Gehen wir zu Maren Eggert als Genia Hofreiter über. Werner Schneyder, der „Das weite Land“ 1998 am Südthüringischen Staatstheater Meiningen inszenierte und nicht nur zu meiner großen Freude gleich noch ein Buch darüber veröffentlichte, konnte sie noch nicht meinen, als er schrieb: „Denn die Künstlerinnen, die sich kraft ihres Ranges dieser Figur bemächtigten, waren fast immer - charmant geschätzt – fünfzehn Jahre älter. Das ändert nichts an der Wahrheit. Genia Hofreiter ist 31 Jahre alt.“ Fast auf den Punkt traf die charmante Schätzung Ursula Lingen, die die Genia 1974 am Münchner Residenztheater gab, Paula Wessely hatte die 50 bereits hinter sich, als sie mit ihrem Gatten Attila Hörbiger das Paar Hofreiter spielte, er übertraf schon deutlich die 60, als er der bei Schnitzler 42 Jahre alte Friedrich sein durfte. Maren Eggert aber wirkt als Genia so jung, wie sie sein sollte, man traute nach Neugierblick in den Geburtstagskalender seinen Augen nicht, wüsste man nicht längst, dass 40 von jetzt die 30 von unlängst sind, Aging und Anti-Aging beiseite gelassen. Das Verrückte an der Rolle ist mittlerweile nicht mehr, dass Genia jung zu sein hat und ihr dennoch ein dreizehn Jahre alter Sohn geglaubt werden muss. Heute werden die jungen Frauen oft erst Mutter oder sind es noch nicht lange, wenn sie so alt sind, wie Maren Eggert tatsächlich ist. Es ist eben doch Zeit vergangen seit Arthur Schnitzler.

Das mit den Halbtönen, den Ober- und Untertönen, den Zwischentönen schreibt sich fix hin, gerade wenn es um Arthur Schnitzler geht.

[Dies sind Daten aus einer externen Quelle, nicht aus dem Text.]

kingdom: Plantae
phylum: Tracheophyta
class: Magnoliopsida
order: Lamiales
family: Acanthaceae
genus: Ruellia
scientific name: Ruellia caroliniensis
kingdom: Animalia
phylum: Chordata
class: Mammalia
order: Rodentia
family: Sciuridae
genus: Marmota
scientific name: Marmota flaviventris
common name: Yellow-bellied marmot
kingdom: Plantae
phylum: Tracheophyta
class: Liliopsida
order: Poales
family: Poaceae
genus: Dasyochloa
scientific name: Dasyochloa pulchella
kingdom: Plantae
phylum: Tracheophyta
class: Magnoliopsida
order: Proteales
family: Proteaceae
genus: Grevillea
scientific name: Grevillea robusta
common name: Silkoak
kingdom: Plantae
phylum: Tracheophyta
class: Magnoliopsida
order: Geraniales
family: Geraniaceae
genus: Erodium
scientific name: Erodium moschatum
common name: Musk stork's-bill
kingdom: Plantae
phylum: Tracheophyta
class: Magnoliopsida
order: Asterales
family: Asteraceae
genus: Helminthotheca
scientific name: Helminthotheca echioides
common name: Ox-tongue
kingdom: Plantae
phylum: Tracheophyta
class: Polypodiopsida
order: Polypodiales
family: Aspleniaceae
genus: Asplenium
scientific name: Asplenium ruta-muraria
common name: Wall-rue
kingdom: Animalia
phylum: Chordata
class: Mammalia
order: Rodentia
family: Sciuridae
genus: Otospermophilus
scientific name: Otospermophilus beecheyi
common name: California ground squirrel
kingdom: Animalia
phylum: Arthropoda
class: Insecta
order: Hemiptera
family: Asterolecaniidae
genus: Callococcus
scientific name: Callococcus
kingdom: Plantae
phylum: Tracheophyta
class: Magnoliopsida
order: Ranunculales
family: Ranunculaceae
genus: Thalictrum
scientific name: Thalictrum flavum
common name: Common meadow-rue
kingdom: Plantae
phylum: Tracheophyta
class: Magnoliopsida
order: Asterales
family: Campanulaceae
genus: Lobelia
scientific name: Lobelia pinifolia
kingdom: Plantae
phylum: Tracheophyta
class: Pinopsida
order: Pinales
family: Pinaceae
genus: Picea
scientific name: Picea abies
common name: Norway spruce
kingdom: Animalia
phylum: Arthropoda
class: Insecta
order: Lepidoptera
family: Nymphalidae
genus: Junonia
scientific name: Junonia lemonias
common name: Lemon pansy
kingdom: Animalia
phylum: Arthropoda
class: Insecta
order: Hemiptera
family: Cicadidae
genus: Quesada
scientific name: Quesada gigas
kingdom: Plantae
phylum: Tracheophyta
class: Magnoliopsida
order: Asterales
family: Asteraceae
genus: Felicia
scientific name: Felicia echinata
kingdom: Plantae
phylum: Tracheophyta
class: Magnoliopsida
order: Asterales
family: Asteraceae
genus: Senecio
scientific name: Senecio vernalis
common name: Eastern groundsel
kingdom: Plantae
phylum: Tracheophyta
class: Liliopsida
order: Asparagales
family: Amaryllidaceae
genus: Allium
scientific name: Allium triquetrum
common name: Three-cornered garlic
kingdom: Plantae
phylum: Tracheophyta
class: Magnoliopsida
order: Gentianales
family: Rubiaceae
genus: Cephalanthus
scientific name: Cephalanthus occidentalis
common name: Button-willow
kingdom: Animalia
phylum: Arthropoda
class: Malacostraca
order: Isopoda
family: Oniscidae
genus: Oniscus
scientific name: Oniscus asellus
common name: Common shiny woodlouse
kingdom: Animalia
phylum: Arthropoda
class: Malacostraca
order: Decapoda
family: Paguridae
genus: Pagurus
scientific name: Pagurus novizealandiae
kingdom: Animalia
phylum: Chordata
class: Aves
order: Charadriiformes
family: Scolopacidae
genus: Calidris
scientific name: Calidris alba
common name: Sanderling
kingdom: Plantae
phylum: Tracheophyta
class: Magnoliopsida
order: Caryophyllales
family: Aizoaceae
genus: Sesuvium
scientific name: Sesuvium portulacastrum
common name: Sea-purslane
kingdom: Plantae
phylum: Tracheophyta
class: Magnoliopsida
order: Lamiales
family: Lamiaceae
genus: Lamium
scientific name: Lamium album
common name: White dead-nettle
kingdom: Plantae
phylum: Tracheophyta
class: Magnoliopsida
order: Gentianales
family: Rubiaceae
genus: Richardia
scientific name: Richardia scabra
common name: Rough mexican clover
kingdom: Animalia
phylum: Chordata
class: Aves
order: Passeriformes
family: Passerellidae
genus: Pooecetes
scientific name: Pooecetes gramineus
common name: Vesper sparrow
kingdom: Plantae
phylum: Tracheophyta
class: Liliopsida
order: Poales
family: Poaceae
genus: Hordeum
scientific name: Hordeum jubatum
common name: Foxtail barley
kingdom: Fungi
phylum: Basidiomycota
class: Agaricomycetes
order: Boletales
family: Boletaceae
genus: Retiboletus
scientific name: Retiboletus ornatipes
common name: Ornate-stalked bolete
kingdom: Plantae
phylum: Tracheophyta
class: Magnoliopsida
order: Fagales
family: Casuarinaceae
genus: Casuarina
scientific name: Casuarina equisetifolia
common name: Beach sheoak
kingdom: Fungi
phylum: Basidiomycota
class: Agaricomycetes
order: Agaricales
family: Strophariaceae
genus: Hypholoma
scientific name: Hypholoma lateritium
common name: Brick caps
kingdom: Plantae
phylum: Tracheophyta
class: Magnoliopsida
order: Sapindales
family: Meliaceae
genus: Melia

Aber Darsteller, die eben diese nicht beherrschen, fallen auch buchstäblich aus der Rolle. Maren Eggert nicht, Anna Drexler auch nicht, sie treffen den Ton, nur richtig laut werden, das führt an Grenzen. Aber deshalb stehen ja Frauen auch kaum auf dem Kasernenhof und kommandieren Exerzierstunden. Daneben steht Ulrich Matthes als Hofreiter-Freund Doktor Franz Maurer. Bei dem reicht eine gehobene Augenbraue, eine Silbe. Wohl dem Haus, das solche Akteure hat. Es gibt nur Szenen mit ihm, die man speichern möchte. Wie er die Contenance zeigt im Dialog mit seinem Freund, der ihm diese Erna ausgespannt hat, die er nicht hoffnungslos, aber erfolglos liebte: er wird nicht mehr zu sehen sein hier, teilt er mit. Da kann einer Subtext spielen, Hintergrund, man sieht die Anstrengung nicht, die vielleicht nicht einmal eine ist. Deshalb gehe zum Beispiel ich ins Theater. Und ich verstehe Arthur Schnitzler zutiefst, wenn er die Kritiker verlogen nennt, die ihm „die Theuerungskrawalle zur dramatischen Behandlung aufgeben“. Bei Werner Schneyder heißt es: „Seltsam, Geschichte ist wie ein Prospekt, den man hinter Schicksalen vorbeizieht. Die Prospekte wechseln, verschwinden. Die Schicksale bleiben.“ Mehr ist dazu, was auch immer die jeweiligen Krawalle zu verlangen scheinen, nicht zu sagen.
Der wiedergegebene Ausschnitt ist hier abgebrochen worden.